実際に抵抗出来なかった事を思い出し、これはマズいと覚悟を決めた。
「俺の為にわざわざすまない」
「気にしないでください。ご先祖さまが僕たちに残した手紙の指示に従ってるだけですから」
「手紙の指示?」
「はい。ご先祖さまはミラベルの存在を許せなかったみたいです。だから教会を設立してミラベルの存在を全否定しようとしたそうです。ご先祖さまと同じ転生者が現れたら、加護を解いてあげるようにと書かれていました」
ルドガーの死には分かりやすくミラベルが関わっていた。それだけルドガーの存在はミラベルにとって脅威だったのだろう。大司教の女を操ったのはミラベルか。転生者以外にも関与出来るのなら俺も注意しないといけないな。
彼女が何のために俺たちに加護を与えているのかが分からないが、転生者を思っての行為ではないだろう。

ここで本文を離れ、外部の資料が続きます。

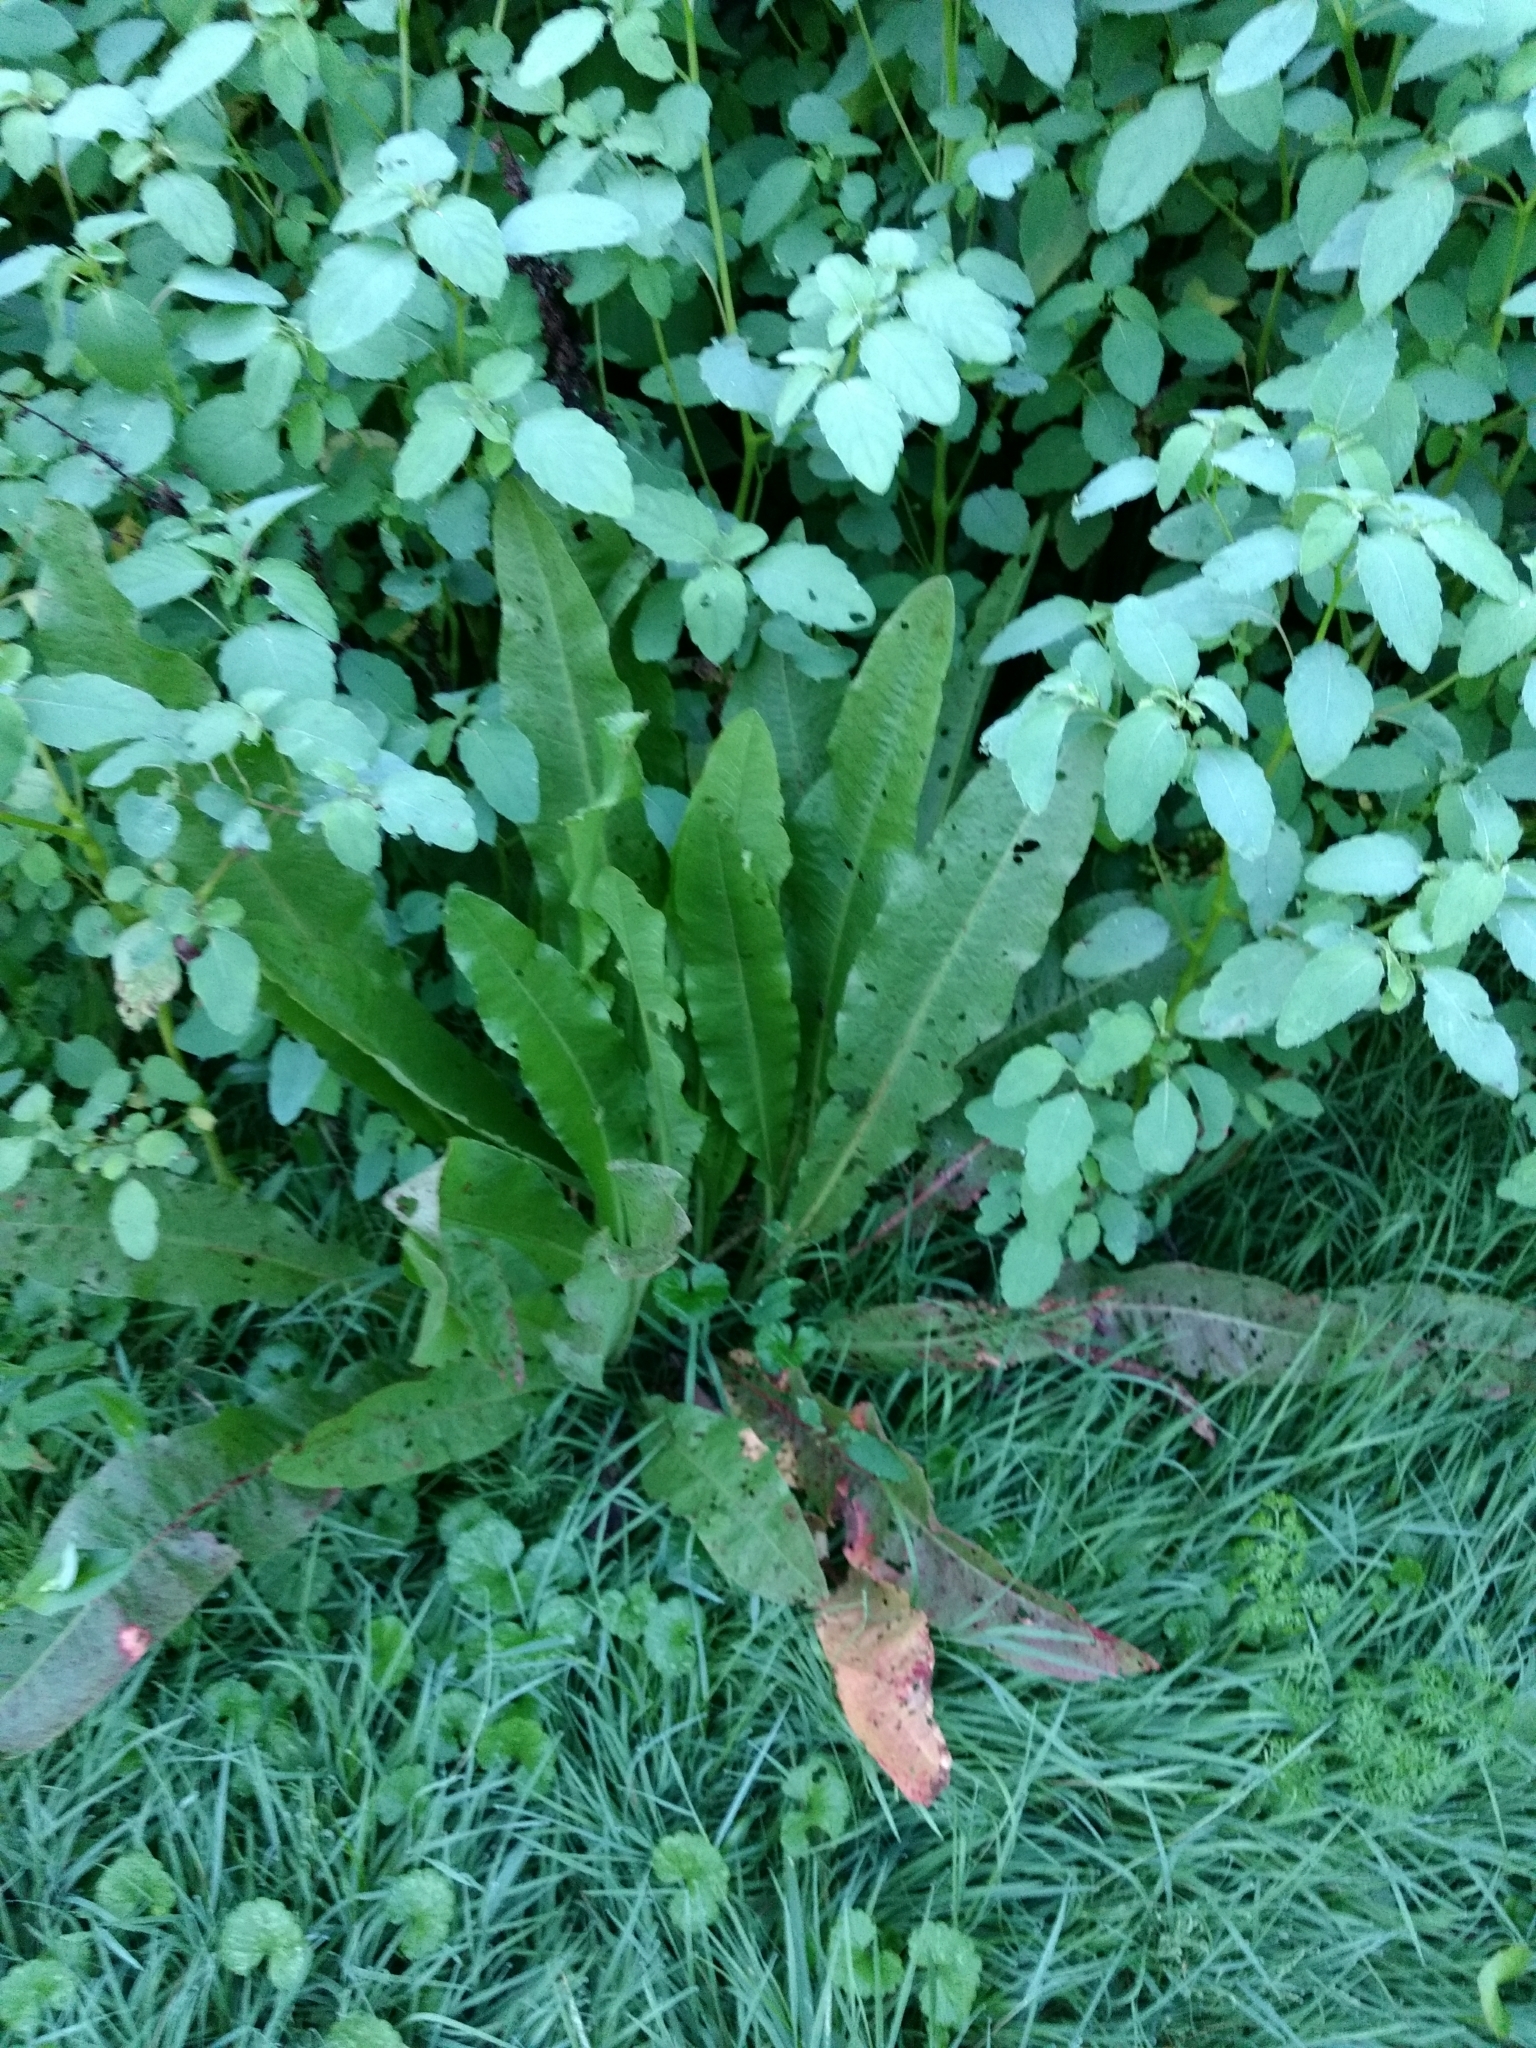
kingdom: Plantae
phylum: Tracheophyta
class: Magnoliopsida
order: Caryophyllales
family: Polygonaceae
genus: Rumex
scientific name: Rumex crispus
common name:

「僕にとって大切な人だから、ご先祖さまの命を奪った邪神の加護のせいで傷付いて欲しくないので」
「ありがとうセシル」
「我もカイルに傷付いて欲しくないぞ!カイルを愛しておるからな!」
「好意は嬉しく思うよ」
「ならば我の愛を受け取るのじゃ!」
「今の義兄さんは抵抗出来ないのでダメです!離れてくださいダルさん!」
俺に抱き着いたダルをセシルが必死に引き剥がそうとしている。馬車はそんなに広くないから暴れないで欲しい。この騒がしさの中で寝てるエクレアは凄いな。
俺の場合は当事者だから寝れる気がしないぞ。それでも悪い気はしない。俺の為を思って行動してくれたセシルに感謝しかない。
2人のやり取りを見て、気付いたら微笑んでいた。
───煩いと御者の人に怒られ直ぐに真顔になった。